Такая пустая и глупая шутка… (1, 68)

1840

Это пострашнее пушкинского «Дар напрасный…». У Лермонтова не только больше горечи, но больше и безнадёжности. Он опускается до крайних глубин безверия. И не просто бездумного безверия, которое легко переносится его носителями, но безверия сознаваемого в отчаянии. Для Пушкина — жизнь всё-таки дар, пусть и отвергаемый им в какой-то момент. Для Лермонтова — шутка. Но кто может так шутить? Только Тот, Кто эту жизнь создал. «Пустая и глупая шутка» — это кощунственный вызов Создателю.

Но Лермонтов и на этом не останавливается. Но вдруг обращается к Творцу с молитвой, напитанной ядом насмешки, с прошением, где избыточно ощущается злобное неприятие воли Его:

За всё, за всё Тебя благодарю я:

За тайные мучения страстей,

За горечь слёз, отраву поцелуя,

За месть врагов и клевету друзей;

За жар души, растраченный в пустыне,

За всё, чем я обманут в жизни был…

Устрой лишь так, чтобы Тебя отныне

Недолго я ещё благодарил (1, 86).

1840.

«В основу стихотворения положена мысль, что Бог является источником мирового зла», — пишет в комментарии к стихотворению И.Л.Андроников, цитируя затем вывод иного исследователя (Б.Бухштаба): «Основной тон стихотворения — ирония над прославлением «благости господней»: всё стихотворение как бы пародирует благодарственную молитву за премудрое и благое устроение мира» (1, 582). Куда же дальше? Мысль, как мы помним, утверждаема была в кальвинизме. Лермонтов неосознанно прикоснулся к нему в увлечении богоборческим романтизмом, в следовании прельщающему романтическому мироощущению. Форма, как видим, не столь безобидна для человеческой души. Нe имея для того подлинной духовной основы, применяя к себе лишь романтический шаблон, поэт оказался в плену и у той богоборческой идеи, какая определяла наполнение чужеродной заимствованной формы там, где эта форма вырабатывалась. Форма и содержание слишком зависимы друг от друга, чтобы пытаясь освоить форму, не заразиться тем, что ей всегда привычно содержать.

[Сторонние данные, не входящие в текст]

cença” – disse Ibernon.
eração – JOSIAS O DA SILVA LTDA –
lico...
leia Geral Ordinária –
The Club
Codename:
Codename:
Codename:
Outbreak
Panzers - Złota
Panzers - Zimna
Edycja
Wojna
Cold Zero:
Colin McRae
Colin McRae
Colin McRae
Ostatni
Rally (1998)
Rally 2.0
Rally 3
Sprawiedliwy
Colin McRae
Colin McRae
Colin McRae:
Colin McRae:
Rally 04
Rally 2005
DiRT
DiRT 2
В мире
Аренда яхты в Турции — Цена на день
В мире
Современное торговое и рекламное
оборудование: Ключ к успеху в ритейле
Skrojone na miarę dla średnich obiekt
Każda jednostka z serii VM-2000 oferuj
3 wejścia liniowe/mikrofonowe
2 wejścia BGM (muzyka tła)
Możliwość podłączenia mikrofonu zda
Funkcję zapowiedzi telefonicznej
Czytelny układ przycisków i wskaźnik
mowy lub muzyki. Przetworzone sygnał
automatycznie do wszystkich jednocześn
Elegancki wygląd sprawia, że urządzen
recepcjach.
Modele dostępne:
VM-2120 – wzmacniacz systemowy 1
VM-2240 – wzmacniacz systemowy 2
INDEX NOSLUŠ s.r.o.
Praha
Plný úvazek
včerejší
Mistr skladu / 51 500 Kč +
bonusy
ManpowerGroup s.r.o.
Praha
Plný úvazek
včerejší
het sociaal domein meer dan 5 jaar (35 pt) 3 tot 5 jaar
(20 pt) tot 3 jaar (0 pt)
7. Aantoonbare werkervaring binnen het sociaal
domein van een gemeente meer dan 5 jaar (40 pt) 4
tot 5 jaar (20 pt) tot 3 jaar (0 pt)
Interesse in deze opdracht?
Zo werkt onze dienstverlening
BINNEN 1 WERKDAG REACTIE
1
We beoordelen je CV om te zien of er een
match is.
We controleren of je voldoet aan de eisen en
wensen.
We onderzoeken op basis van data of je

Впрочем, лермонтовская «благодарность», эта кощунственная антимолитва, определяется и психологически — воздействием присущего повреждённой природе человека стремления переложить вину за все беды, страдания и несовершенства свои на какие-то внешние обстоятельства, прежде всего на волю Создателя. Собственное своеволие всегда хочется оградить от обвинений. Такое самооправдание в лермонтовских строках в скрытом виде присутствует. В ранней юности он, вспомним, был мудрее:

Находишь корень мук в себе самом,

И небо обвинять нельзя ни в чём.

Теперь вот обвинил, присовокупив презрительную просьбу о скором прекращении «пустой и глупой шутки». Не эта ли просьба была исполнена у подножия Машука в июле 1841 года? О смерти он, впрочем, помнил и размышлял постоянно — с юных лет.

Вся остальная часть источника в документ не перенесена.